И несколько женщин, не обращая внимания на Елизавету Сергеевну, зашагали в сторону вокзала, оставшиеся нерешительно поглядывали на бывшую «мать полка».
— Зачем же, зачем своевольничать? — ломала себе руки Елизавета Сергеевна, но голос поднять до приказного крика уже не решилась.
Сошли на землю и мы со Светой, держа за руки наших малышей, последней выбралась из вагона Алевтина Павловна со своим Вовкой-командиром.
— Тут не от войны, а от голода помереть можно, — с горечью сказала она. — Вот женщины, которые без детей, вы бы сходили в магазин да купили что-нибудь съестного, а? Ведь в самом деле с голоду ноги протянем… Ну, кто пойдет?
Желающих оказалось немало.
— Тогда объявляю сбор денег, — открывая сумочку, сказала Алевтина Павловна.

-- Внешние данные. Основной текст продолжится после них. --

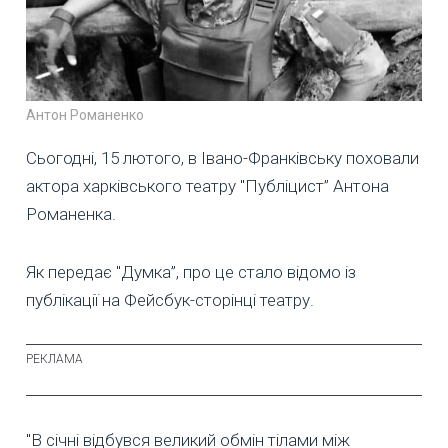
Антон Романенко
Сьогодні, 15 лютого, в Івано-Франківську поховали
актора харківського театру "Публіцист” Антона
Романенка.
Як передає "Думка”, про це стало відомо із
публікації на Фейсбук-сторінці театру.
"В січні відбувся великий обмін тілами між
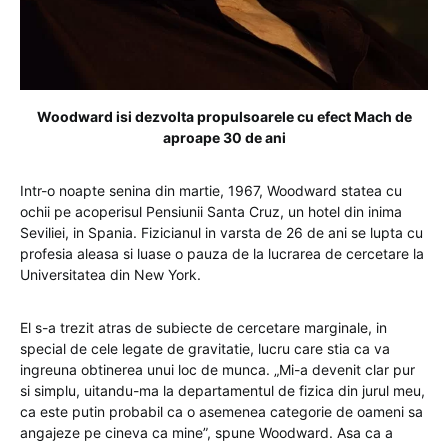
Woodward isi dezvolta propulsoarele cu efect Mach de
aproape 30 de ani
Intr-o noapte senina din martie, 1967, Woodward statea cu
ochii pe acoperisul Pensiunii Santa Cruz, un hotel din inima
Seviliei, in Spania. Fizicianul in varsta de 26 de ani se lupta cu
profesia aleasa si luase o pauza de la lucrarea de cercetare la
Universitatea din New York.
El s-a trezit atras de subiecte de cercetare marginale, in
special de cele legate de gravitatie, lucru care stia ca va
ingreuna obtinerea unui loc de munca. „Mi-a devenit clar pur
si simplu, uitandu-ma la departamentul de fizica din jurul meu,
ca este putin probabil ca o asemenea categorie de oameni sa
angajeze pe cineva ca mine”, spune Woodward. Asa ca a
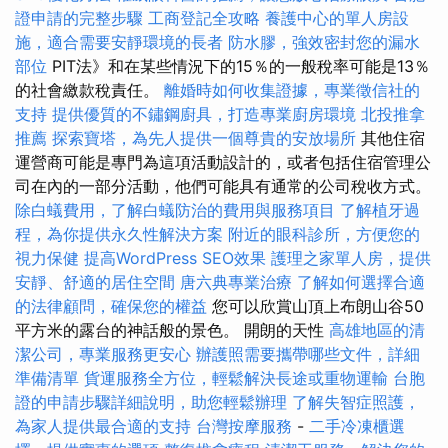
證申請的完整步驟
工商登記全攻略
養護中心的單人房設
施，適合需要安靜環境的長者
防水膠，強效密封您的漏水
部位
PIT法》和在某些情況下的15％的一般稅率可能是13％
的社會繳款稅責任。
離婚時如何收集證據，專業徵信社的
支持
提供優質的不鏽鋼廚具，打造專業廚房環境
北投推拿
推薦
探索寶塔，為先人提供一個尊貴的安放場所
其他住宿
運營商可能是專門為這項活動設計的，或者包括住宿管理公
司在內的一部分活動，他們可能具有通常的公司稅收方式。
除白蟻費用，了解白蟻防治的費用與服務項目
了解植牙過
程，為你提供永久性解決方案
附近的眼科診所，方便您的
視力保健
提高WordPress SEO效果
護理之家單人房，提供
安靜、舒適的居住空間
唐六典專業治療
了解如何選擇合適
的法律顧問，確保您的權益
您可以欣賞山頂上布朗山谷50
平方米的露台的神話般的景色。 開朗的天性
高雄地區的清
潔公司，專業服務更安心
辦護照需要攜帶哪些文件，詳細
準備清單
貨運服務全方位，輕鬆解決長途或重物運輸
台胞
證的申請步驟詳細說明，助您輕鬆辦理
了解失智症照護，
為家人提供最合適的支持
台灣按摩服務
-
二手冷凍櫃選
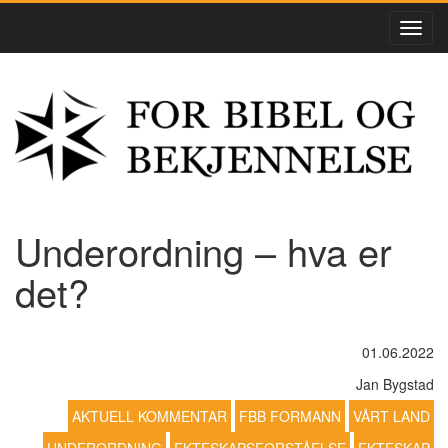
Underordning – hva er
det?
01.06.2022
Jan Bygstad
AKTUELL KOMMENTAR
FBB FORMANN
VÅRT LAND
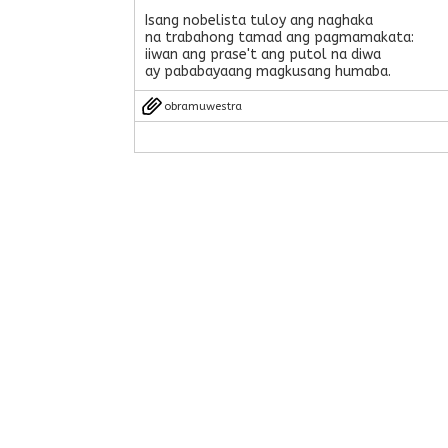
Isang nobelista tuloy ang naghaka
na trabahong tamad ang pagmamakata:
iiwan ang prase't ang putol na diwa
ay pababayaang magkusang humaba.
obramuwestra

Мы быстро сложились, кто сколько мог, Алевтина Павловна отобрала шестерых, вручила им общий наш капитал.
— С пустыми руками не возвращайтесь, — невесело пошутила она. — В вагон не пустим, так и знайте.
Она держалась бодро, но вчера еще налитое, холеное тело ее сегодня заметно спало. Лицо осунулось, под глазами легли темные круги. Молчал, уткнувшись в подол матери, и Вовка-командир. Он не шалил, не командовал, забыл о своих командирских играх.

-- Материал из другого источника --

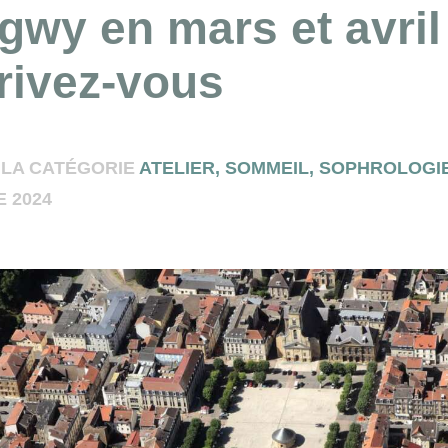
gwy en mars et avril
crivez-vous
 LA CATÉGORIE
ATELIER
,
SOMMEIL
,
SOPHROLOGI
 2024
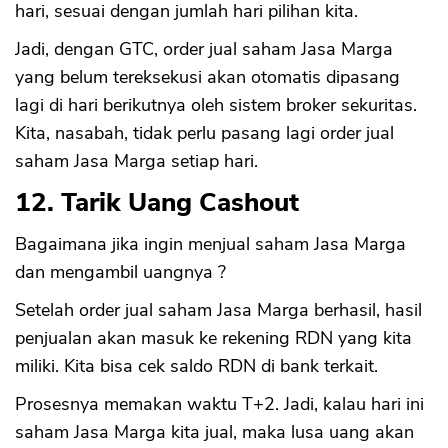
hari, sesuai dengan jumlah hari pilihan kita.
Jadi, dengan GTC, order jual saham Jasa Marga
yang belum tereksekusi akan otomatis dipasang
lagi di hari berikutnya oleh sistem broker sekuritas.
Kita, nasabah, tidak perlu pasang lagi order jual
saham Jasa Marga setiap hari.
12. Tarik Uang Cashout
Bagaimana jika ingin menjual saham Jasa Marga
dan mengambil uangnya ?
Setelah order jual saham Jasa Marga berhasil, hasil
penjualan akan masuk ke rekening RDN yang kita
miliki. Kita bisa cek saldo RDN di bank terkait.
Prosesnya memakan waktu T+2. Jadi, kalau hari ini
saham Jasa Marga kita jual, maka lusa uang akan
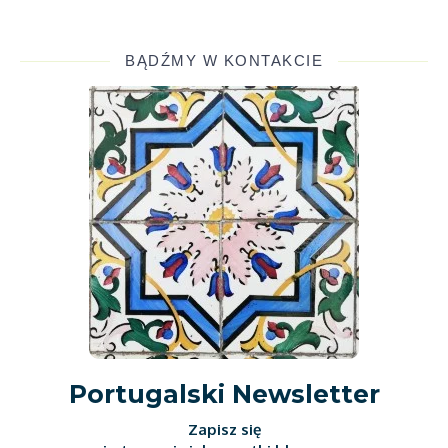
BĄDŹMY W KONTAKCIE
Portugalski Newsletter
Zapisz się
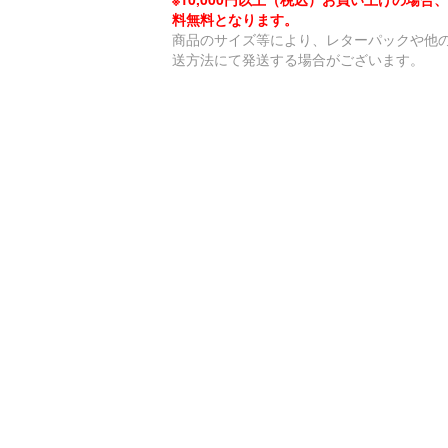
料無料となります。
商品のサイズ等により、レターパックや他
送方法にて発送する場合がございます。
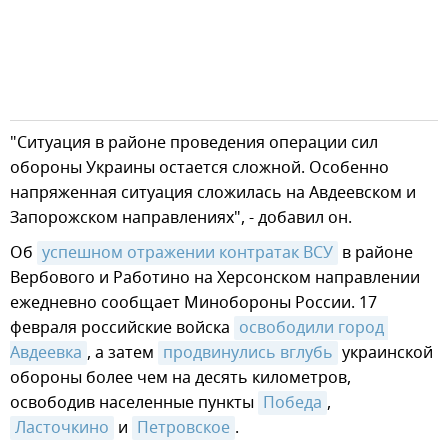
"Ситуация в районе проведения операции сил
обороны Украины остается сложной. Особенно
напряженная ситуация сложилась на Авдеевском и
Запорожском направлениях", - добавил он.
Об
успешном отражении контратак ВСУ
в районе
Вербового и Работино на Херсонском направлении
ежедневно сообщает Минобороны России. 17
февраля российские войска
освободили город 
Авдеевка
, а затем
продвинулись вглубь
украинской
обороны более чем на десять километров,
освободив населенные пункты
Победа
,
Ласточкино
и
Петровское
.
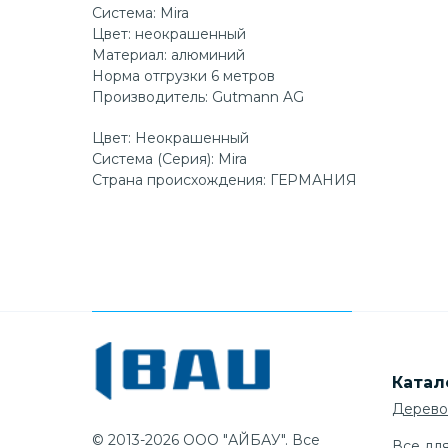
Система: Mira
Цвет: неокрашенный
Материал: алюминий
Норма отгрузки 6 метров
Производитель: Gutmann AG
Цвет: Неокрашенный
Система (Серия): Mira
Страна происхождения: ГЕРМАНИЯ
Катал
Дерево
© 2013-2026 ООО "АЙБАУ". Все
Все дл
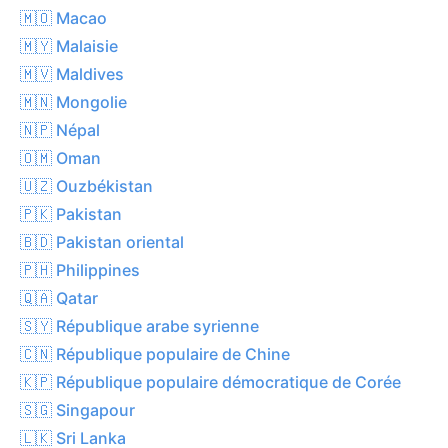
🇲🇴 Macao
🇲🇾 Malaisie
🇲🇻 Maldives
🇲🇳 Mongolie
🇳🇵 Népal
🇴🇲 Oman
🇺🇿 Ouzbékistan
🇵🇰 Pakistan
🇧🇩 Pakistan oriental
🇵🇭 Philippines
🇶🇦 Qatar
🇸🇾 République arabe syrienne
🇨🇳 République populaire de Chine
🇰🇵 République populaire démocratique de Corée
🇸🇬 Singapour
🇱🇰 Sri Lanka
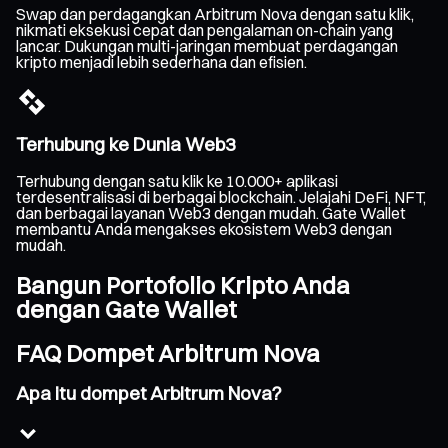
Swap dan perdagangkan Arbitrum Nova dengan satu klik,
nikmati eksekusi cepat dan pengalaman on-chain yang
lancar. Dukungan multi-jaringan membuat perdagangan
kripto menjadi lebih sederhana dan efisien.
Terhubung ke Dunia Web3
Terhubung dengan satu klik ke 10.000+ aplikasi
terdesentralisasi di berbagai blockchain. Jelajahi DeFi, NFT,
dan berbagai layanan Web3 dengan mudah. Gate Wallet
membantu Anda mengakses ekosistem Web3 dengan
mudah.
Bangun Portofolio Kripto Anda
dengan Gate Wallet
FAQ Dompet Arbitrum Nova
Apa itu dompet Arbitrum Nova?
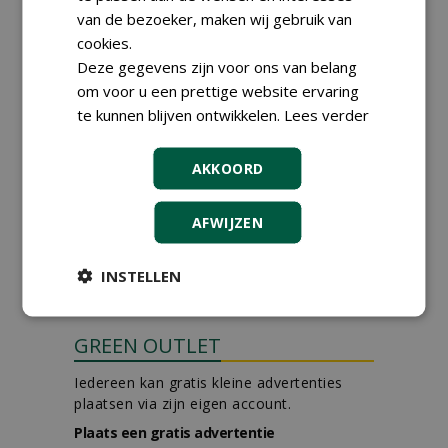
van de bezoeker, maken wij gebruik van
Hoofdgreenkeeper (m/v)
cookies.
Golfbaan KralingenOosthoek
Deze gegevens zijn voor ons van belang
groepRotterdam
30-07-2026
om voor u een prettige website ervaring
te kunnen blijven ontwikkelen.
Lees verder
Teamleider Kwekerij &
Ontwikkeling bij Diamant
groep Groen Xtra
AKKOORD
30-07-2026
Adviseur openbaar groen,
sportvelden & golfbanen bij
AFWIJZEN
Vos Capelle
27-07-2026, Sprang-Capelle
INSTELLEN
meer Groene Banen
GREEN OUTLET
Iedereen kan gratis kleine advertenties
plaatsen via zijn eigen account.
Plaats een gratis advertentie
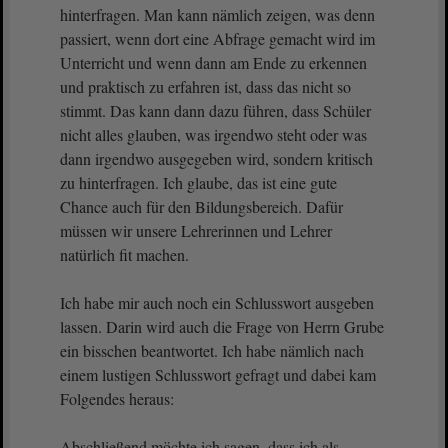
hinterfragen. Man kann nämlich zeigen, was denn
passiert, wenn dort eine Abfrage gemacht wird im
Unterricht und wenn dann am Ende zu erkennen
und praktisch zu erfahren ist, dass das nicht so
stimmt. Das kann dann dazu führen, dass Schüler
nicht alles glauben, was irgendwo steht oder was
dann irgendwo ausgegeben wird, sondern kritisch
zu hinterfragen. Ich glaube, das ist eine gute
Chance auch für den Bildungsbereich. Dafür
müssen wir unsere Lehrerinnen und Lehrer
natürlich fit machen.
Ich habe mir auch noch ein Schlusswort ausgeben
lassen. Darin wird auch die Frage von Herrn Grube
ein bisschen beantwortet. Ich habe nämlich nach
einem lustigen Schlusswort gefragt und dabei kam
Folgendes heraus:
Abschließend möchte ich sagen, dass ich als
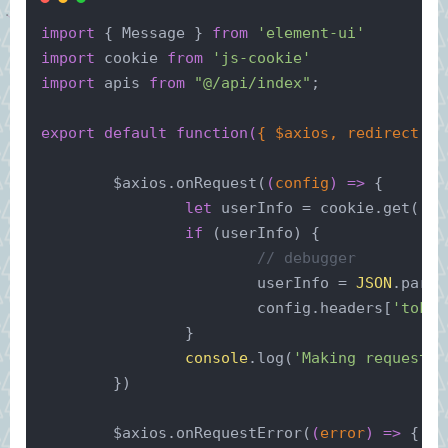
import
 { Message } 
from
'element-ui'
import
 cookie 
from
'js-cookie'
import
 apis 
from
"@/api/index"
;
export
default
function
(
{ $axios, redirect },
	$axios.onRequest(
(
config
) =>
 {
let
 userInfo = cookie.get(
'us
if
 (userInfo) {
// debugger
			userInfo = 
JSON
.parse
			config.headers[
'token
		}
console
.log(
'Making request t
	})
	$axios.onRequestError(
(
error
) =>
 {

И на этой станции мы увидели то, что встречалось нам уже не раз и к чему невольно стали привыкать. Куда ни глянь — всюду люди, спотыкающиеся о замасленные шпалы, прыгающие на подножки вагонов, торопливо бегущие неведомо куда. Они метались, стремясь уехать во что бы то ни стало. Убежать от того, что неумолимо преследовало нас. Война! Она где-то там, вдали. Здесь только волны, вздыбленные ею, обломки, осколки, людское крошево — разъединенные, потерянные, потерявшиеся… Сколько здесь одиночек, испытывающих свою удачу! Не раз страдальцы эти подходили и к нашему вагону, но силой забраться в него они не могли, а к мольбам мы уже успели привыкнуть. Штурмовали нас группами.

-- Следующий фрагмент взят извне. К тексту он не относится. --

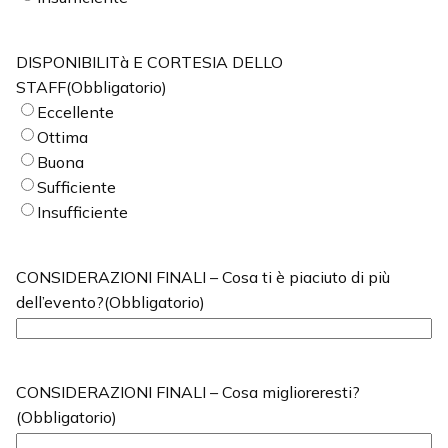
DISPONIBILITà E CORTESIA DELLO
STAFF
(Obbligatorio)
Eccellente
Ottima
Buona
Sufficiente
Insufficiente
CONSIDERAZIONI FINALI – Cosa ti è piaciuto di più
dell’evento?
(Obbligatorio)
CONSIDERAZIONI FINALI – Cosa miglioreresti?
(Obbligatorio)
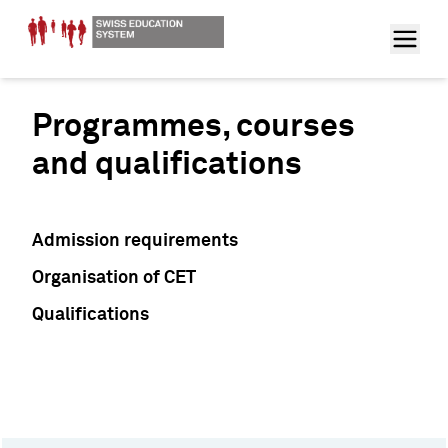
Programmes, courses
and qualifications
Admission requirements
Organisation of CET
Qualifications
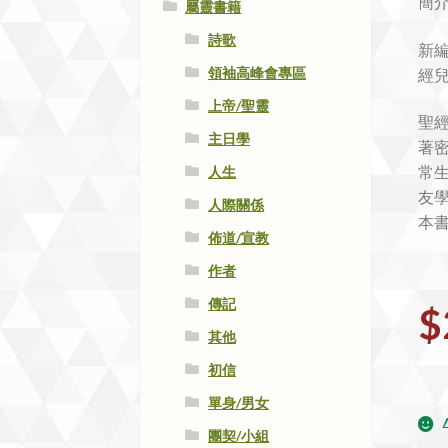
簡介
屬靈書籍
詩歌
新編
領袖高峰會專區
經
上帝/聖靈
聖
主日學
著
常
人生
友
人際關係
本
佈道/宣教
作者
傳記
$
其他
初信
單身/男女
團契/小組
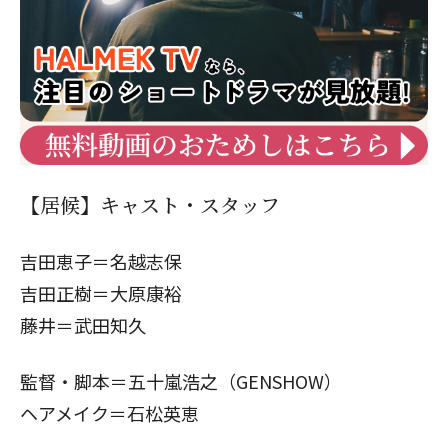
【居候】キャスト・スタッフ
吉田恵子＝名越志保
吉田正樹＝大原康裕
藤井＝武田知久
監督・脚本＝五十嵐浩之（GENSHOW）
ヘアメイク＝石松英恵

Вот и теперь человек пятнадцать гурьбой двигались вдоль состава, останавливались у каждого вагона, заглядывали туда, иногда долго стояли, переругиваясь с пассажирами. Наконец они приблизились к нам. Во главе шли двое мужчин. Судя по одежде, они занимали какое-то высокое служебное положение. Рядом с ними бочком, полуобернувшись, семенил некто в красной фуражке. У большинства в руках были чемоданы, узлы, за спинами мешки и котомки. Добрую половину этой толпы составляли женщины. Кое-кто напялил на себя зимние пальто и парился, обливаясь потом.
Мы засмотрелись на них, всем было любопытно, никто не думал, что нам они могут чем-то грозить. Первой почуяла опасность Елизавета Сергеевна.